POLICE PROBE TO TAKE MONTHS
The UK’s Metropoiltan Police released a statement saying that the complex and fast-moving investigation involves around 100 detectives from the Counter Terrorism Network who are working around the clock alongside colleagues from Wiltshire Police.

Due to the unique challenges involved with this operation, police activity is expected to take weeks and months to complete.

The focus of the investigation remains identifying the source of the contamination as quickly as possible.

As part of this, detectives have been making a number of enquiries to trace the precise movements of the man and woman in the period prior to them falling ill.

Officers have identified and spoken to several key witnesses and are trawling through more than 1,300 hours of CCTV footage which has been collected so far.

A number of sites have been cordoned off in the Salisbury and Amesbury areas. These are believed to be the areas the man and woman visited before they fell ill. This is a precautionary measure and meticulous and systematic searches of these areas are now under way.

Officers are wearing protective equipment as they carry out their activity and protective barriers may also be installed at some of these sites.

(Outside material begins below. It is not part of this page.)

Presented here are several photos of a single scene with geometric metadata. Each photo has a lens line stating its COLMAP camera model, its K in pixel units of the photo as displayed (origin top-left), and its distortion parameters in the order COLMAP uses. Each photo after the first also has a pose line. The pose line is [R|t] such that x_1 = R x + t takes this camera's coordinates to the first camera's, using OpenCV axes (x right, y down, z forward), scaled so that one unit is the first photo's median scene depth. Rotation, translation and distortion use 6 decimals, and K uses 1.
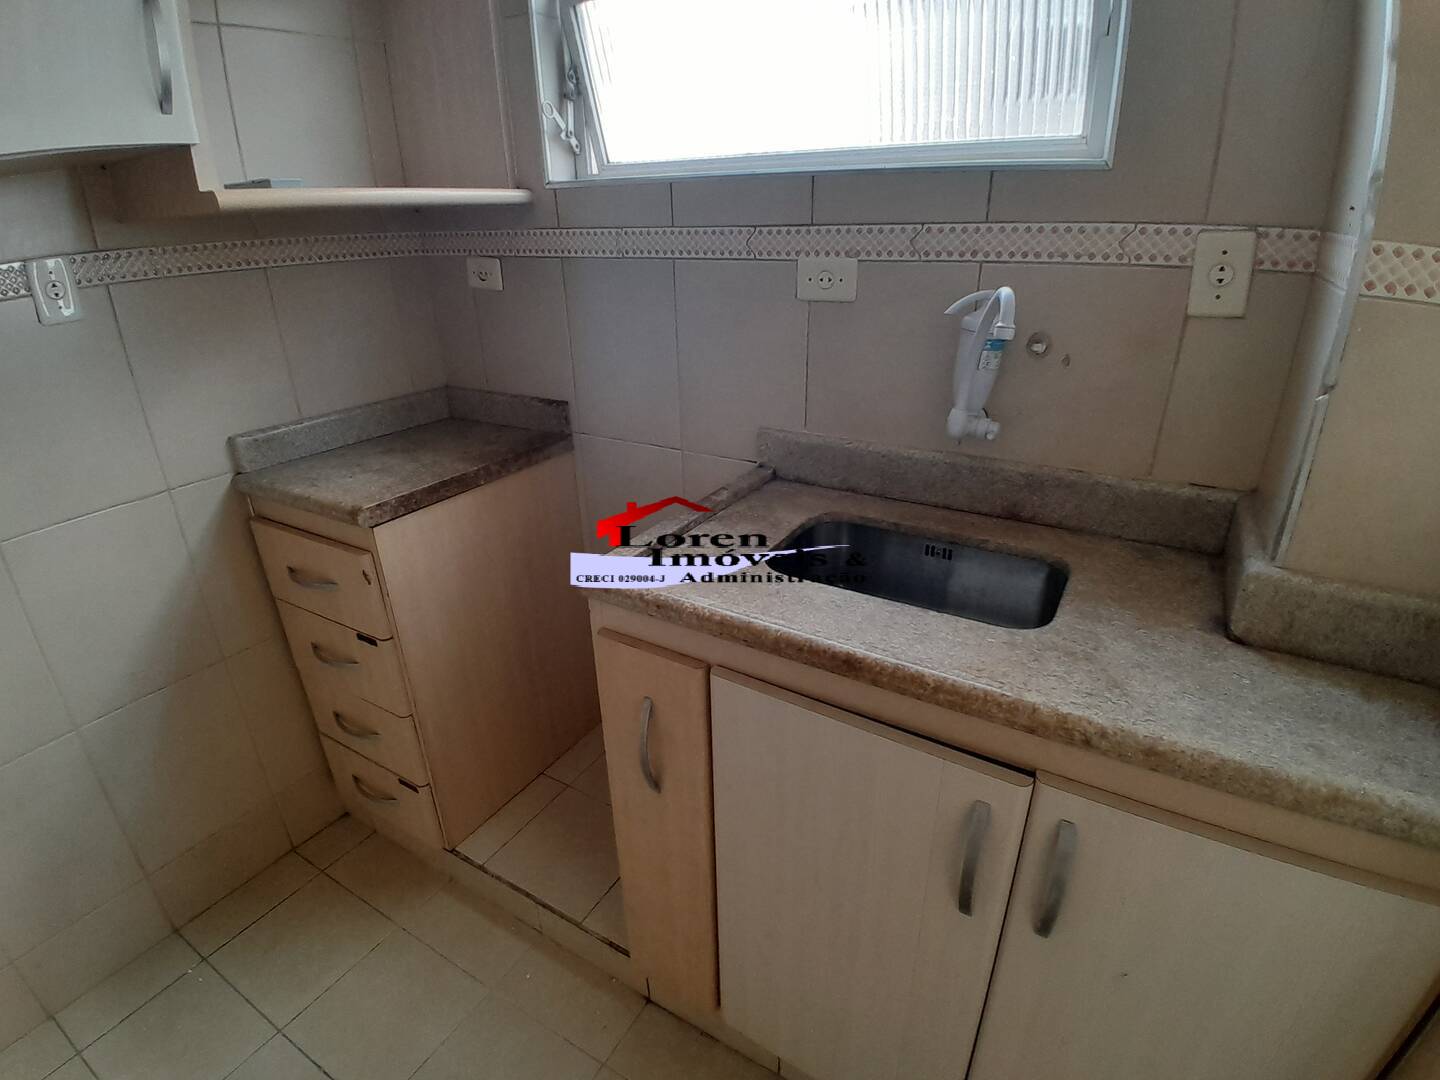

“There is no evidence that the man and woman visited any of the sites that were decontaminated following the attempted murders of Sergei and Yulia Skripal in March this year. We are not in a position to say whether the nerve agent was from the same batch that the Skripals were exposed to,” the statement read.

“The investigation into the attempted murders of the Skripals is ongoing as detectives continue to assess all the evidence available.”